Wir brauchen eine umfassende und wirksame Gewaltschutzstrategie!

Die Vereinten Nationen fordern sie seit 2015, in der Istanbul-Konvention ist sie seit 2018 für Deutschland bindend, im Koalitionsvertrag von 2021 ist sie verankert: Eine GEWALTSCHUTZSTRATEGIE.

Die Politische Interessenvertretung behinderter Frauen im Weibernetz e.V. fordert eine umfassende Gewaltschutzstrategie, wie sie von den Vereinten Nationen bereits im Rahmen der 1. Staatenprüfung zur Umsetzung von Artikel 16 UN-BRK gefordert wurde.

Der Ausschuss der Vereinten Nationen empfahl Deutschland 2015 „eine umfassende, wirksame und mit angemessenen Finanzmitteln ausgestattete Strategie aufzustellen, um in allen öffentlichen und privaten Umfeldern den wirksamen Gewaltschutz für Frauen und Mädchen mit Behinderungen zu gewährleisten.“

Umfassend bedeutet, Berücksichtigung von:

  • unterschiedlichen Lebensbedingungen von Frauen und Mädchen mit Beeinträchtigungen (Wohnen in der eigenen Wohnung, mit Assistenz, in einer Einrichtung, im ambulant betreuten Wohnen und so weiter)

--- Erfasste Daten ---
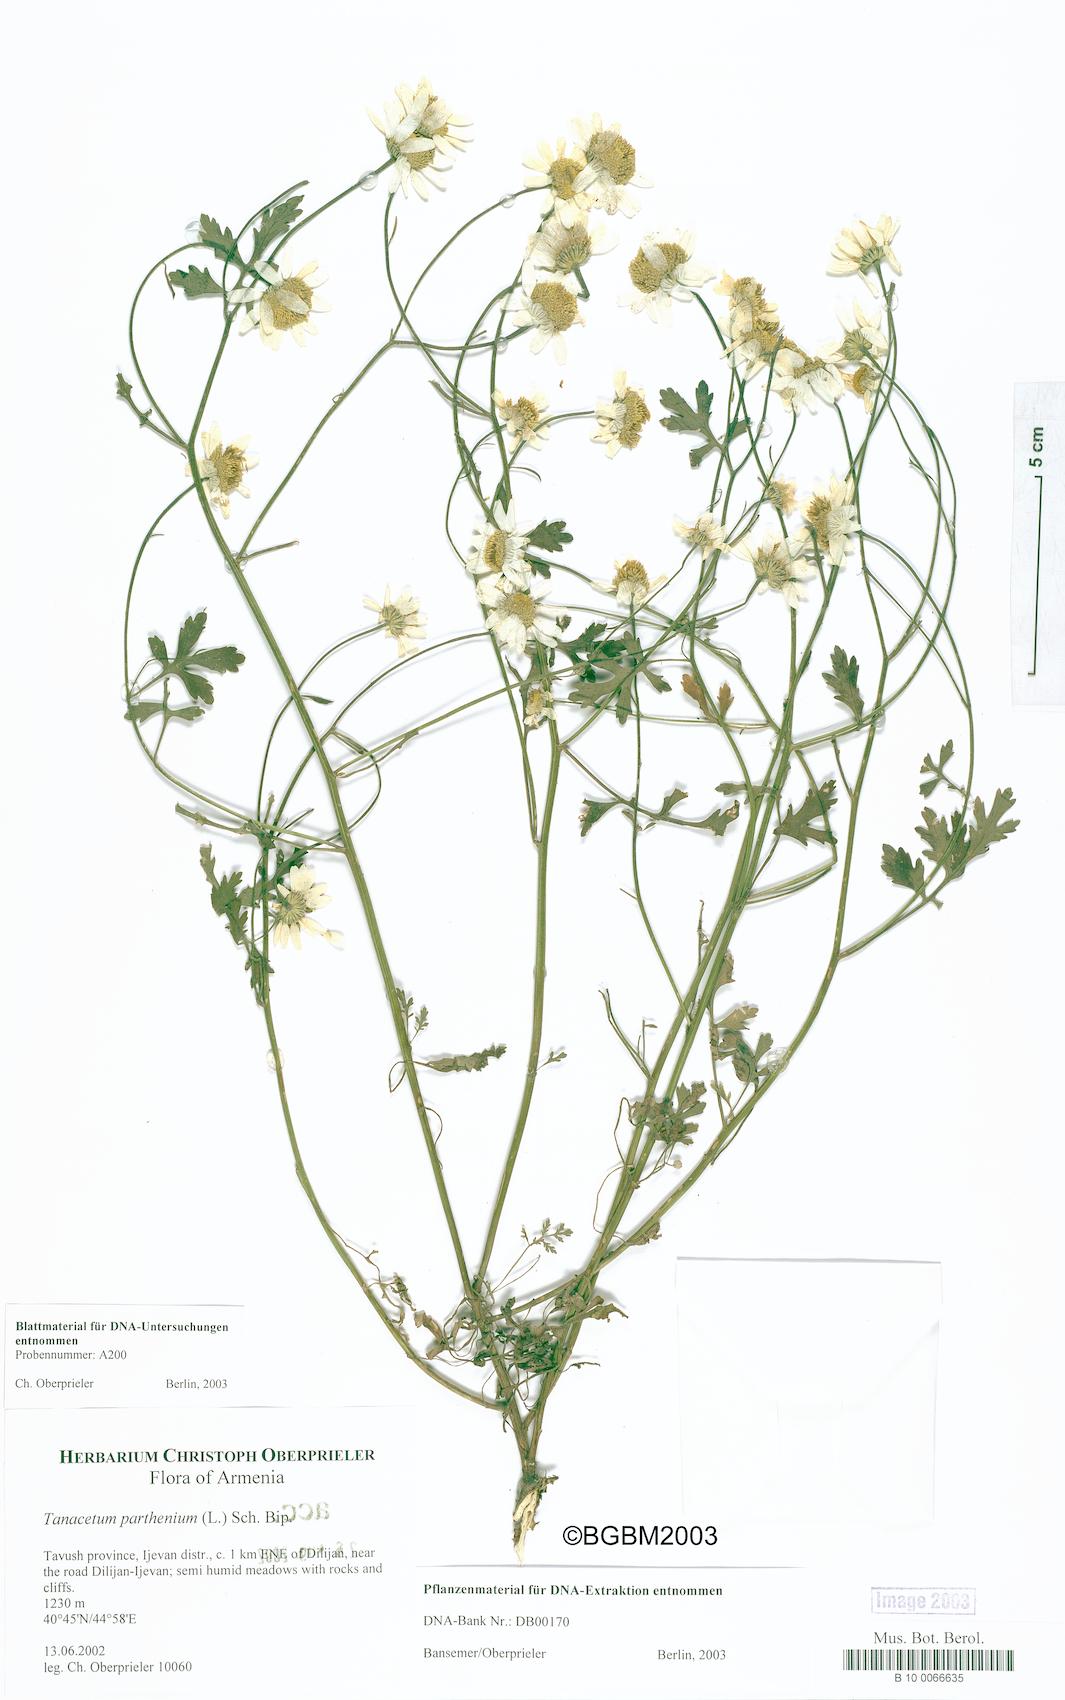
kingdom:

--- Aufgaben ---
• 1. Tippen Sie den Teil des Artikels zur Gewaltschutzstrategie zwischen „Die Vereinten Nationen“ und „verankert: Eine GEWALTSCHUTZSTRATEGIE.“ einschließlich beider Stellen genau ab.
• 2. Beantworten Sie anhand des Artikels zur Gewaltschutzstrategie diese Fragen:
(a) Seit welchem Jahr fordern die Vereinten Nationen eine Gewaltschutzstrategie?
(b) Seit welchem Jahr ist die Strategie durch die Istanbul-Konvention für Deutschland bindend?
(c) Auf welchen Artikel der UN-BRK bezog sich die 1. Staatenprüfung?
• 3. Fassen Sie den Absatz des Artikels zur Gewaltschutzstrategie, der mit „Die Politische Interessenvertretung behinderter Frauen“ beginnt, kürzer und behalten Sie dabei seine wesentlichen Angaben bei.

--- Antworten nach Aufgaben ---
• 1.
Die Vereinten Nationen fordern sie seit 2015, in der Istanbul-Konvention ist sie seit 2018 für Deutschland bindend, im Koalitionsvertrag von 2021 ist sie verankert: Eine GEWALTSCHUTZSTRATEGIE.

• 2.
(a) Seit 2015.
(b) Seit 2018.
(c) Auf Artikel 16.

• 3. Die Politische Interessenvertretung behinderter Frauen im Weibernetz e.V. verlangt eine umfassende Gewaltschutzstrategie. Diese forderten die Vereinten Nationen schon bei der 1. Staatenprüfung zu Artikel 16 UN-BRK.